There are guided tours with fascinating information to glean, but the Blue Lake speaks to me loud and clear, and I enjoy my exploring without the need to comprehend its depth or breath. It’s utterly enchanting and slightly out-of-this-world, and enough of an attraction to build a mini-break around.
A few days at Mount Gambier might be filled with a side trip to World Heritage-listed Naracoorte Caves for deep, dark underground adventures, or in pursuit of the perfect pinot noir, sampling at cellar doors from Haig Vineyard to Caroline Hills Winery. You could scuba dive the frigid freshwater Piccaninnie Ponds on the coast, or 4WD across massive sand dunes through remote Canunda National Park.
I head south to the Blue Lake’s less famous neighbour — the very dormant Mount Schank, which hasn’t huffed or puffed for around 4500 years. The easily tackled trek to Mount Schank fills an energetic morning, teetering along its steep-sided volcanic rim that falls breathlessly away to a vegetation-filled crater. This thrilling, intriguing wander is best tackled in the very early, very cool hours around sunrise before the summer heat begins to sting.

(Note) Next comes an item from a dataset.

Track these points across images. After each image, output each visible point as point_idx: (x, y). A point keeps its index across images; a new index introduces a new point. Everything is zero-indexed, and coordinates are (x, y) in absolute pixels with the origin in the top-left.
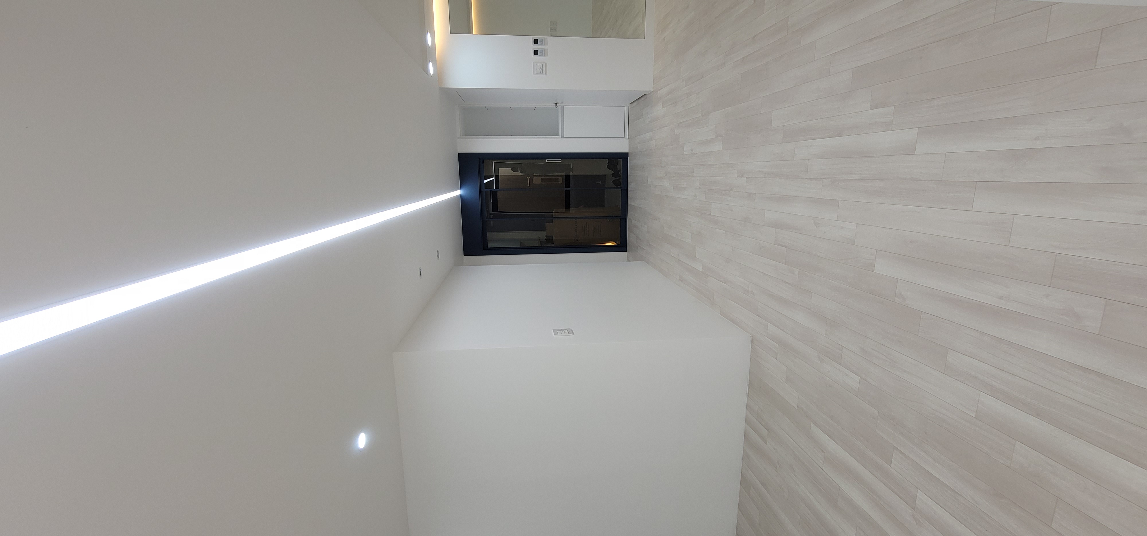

Inevitably though, the mysterious Blue Lake lures me back into town, and I take a bottle of pinot noir to the water’s enchanting edge. There, I salute the sun as it steals back from the Blue Lake its best shade of cobalt blue.
Studding Australia’s longest beach like a beautiful exclamation mark, The Granites tumble into the sea: six rocky orbs clustered photogenically at the far southern fringe of Coorong National Park. For 200km from Port Elliot to Cape Jaffna, the beach that wraps around Lacepede Bay is otherwise bereft of boulders, bar these magnificent domes that photographers love.
Every sunrise and sunset ignites The Granites, casting a golden glow over their stunning, tricoloured seascape, and luring travellers across the sandy coastal plains 17km north of Kingston SE just to witness the event that bookends each and every day.
Some set up camp in the car park nearby, others leave the beds of their beachfront B&Bs armed with fishing rods, beach toys and breakfast mugs of tea. There are plenty of places along this coastline to stroll and swim and ride the waves, but none so scenic as where this enigmatic convoy rolls out of the dunes and makes a break for the sea.
Close to the action, Kingston SE offers beachy rentals and lots of laid-back seafood dining options, and its iconic Big Lobster is an unmissable tourist site. But though The Granites’ gravelly camp might be nothing more than a place to park your campervan, it always draws me in for the chance to spend a sunset down on the sand, and tackle the short trip again at dawn to watch the first rays set The Granites on fire.